[[ DATA EXCERPT, beginning ]]

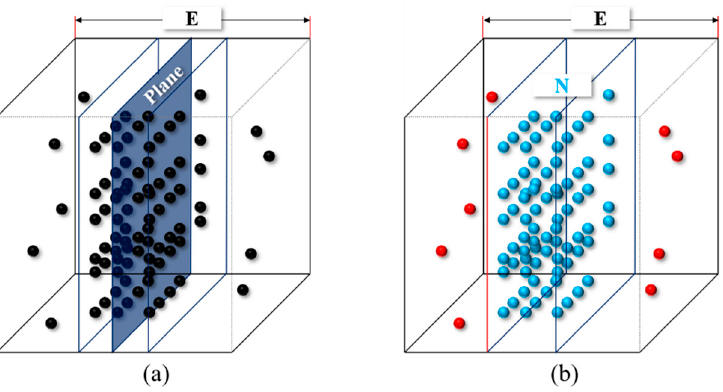
Figure 8. ( a ) Point in voxel; ( b ) Selected point colored by blue and noise colored by red.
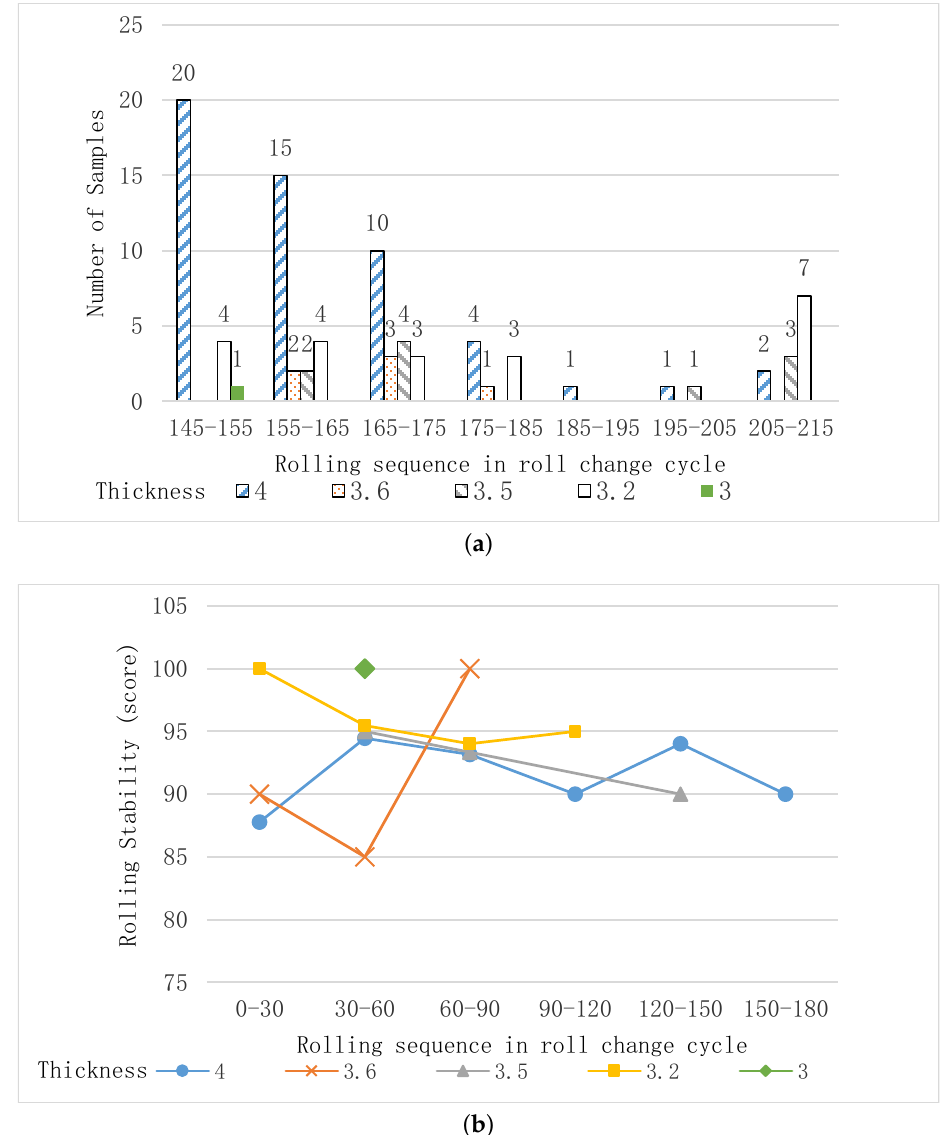
Figure 10. Time in the furnace. ( a ) Sample distribution; ( b ) Stability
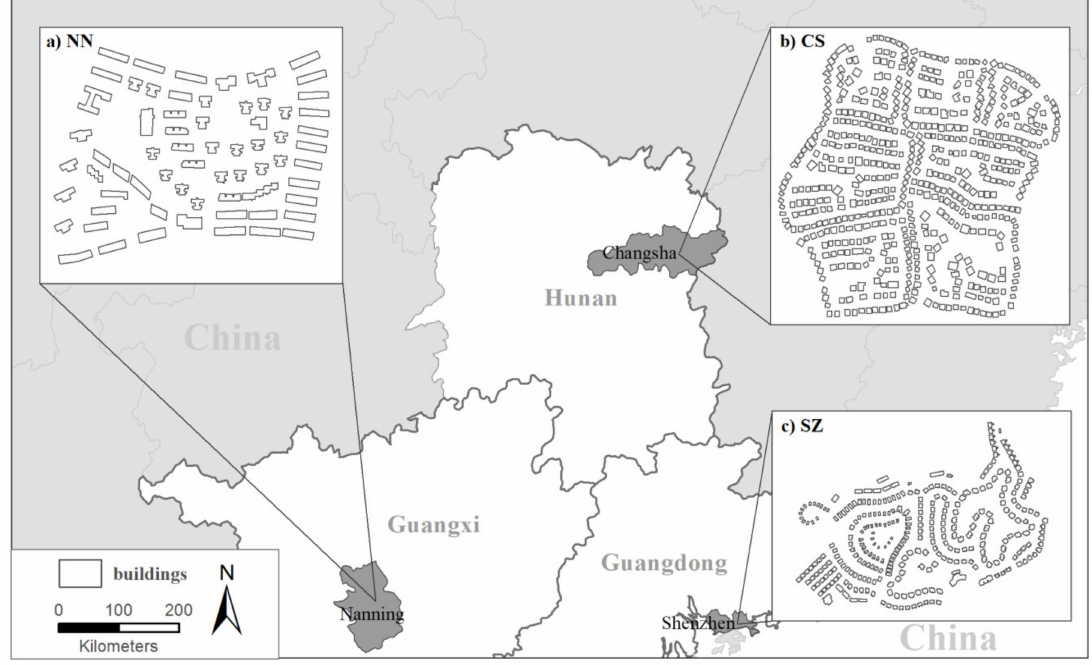
Figure 7. Location of the study area and experimental datasets are shown for ( a ) NanNing; ( b ) ChangSha; ( c )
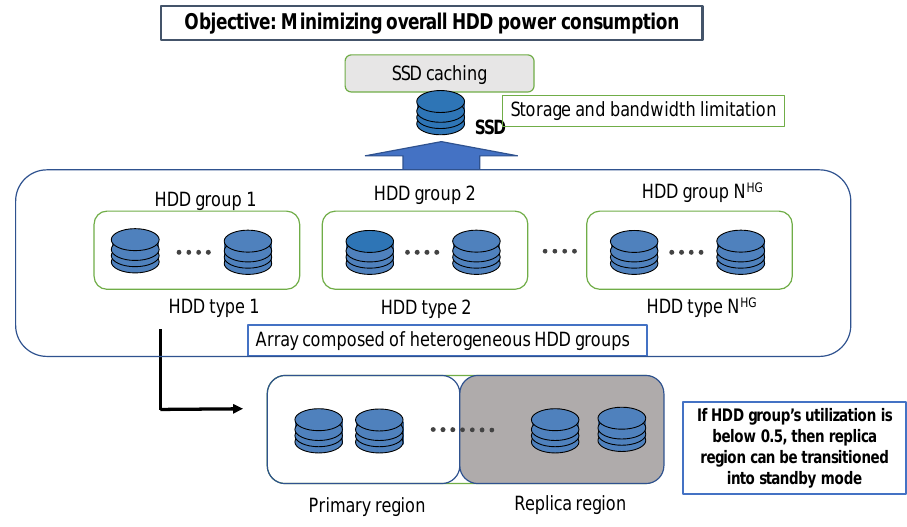
Figure 1. System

[[ DATA EXCERPT, end ]]

=== WORK ORDER ===
Could you repeat the data exactly, omitting its pictures?

=== EXERCISE ANSWER ===
Figure 8. ( a ) Point in voxel; ( b ) Selected point colored by blue and noise colored by red.
Figure 10. Time in the furnace. ( a ) Sample distribution; ( b ) Stability
Figure 7. Location of the study area and experimental datasets are shown for ( a ) NanNing; ( b ) ChangSha; ( c )
Figure 1. System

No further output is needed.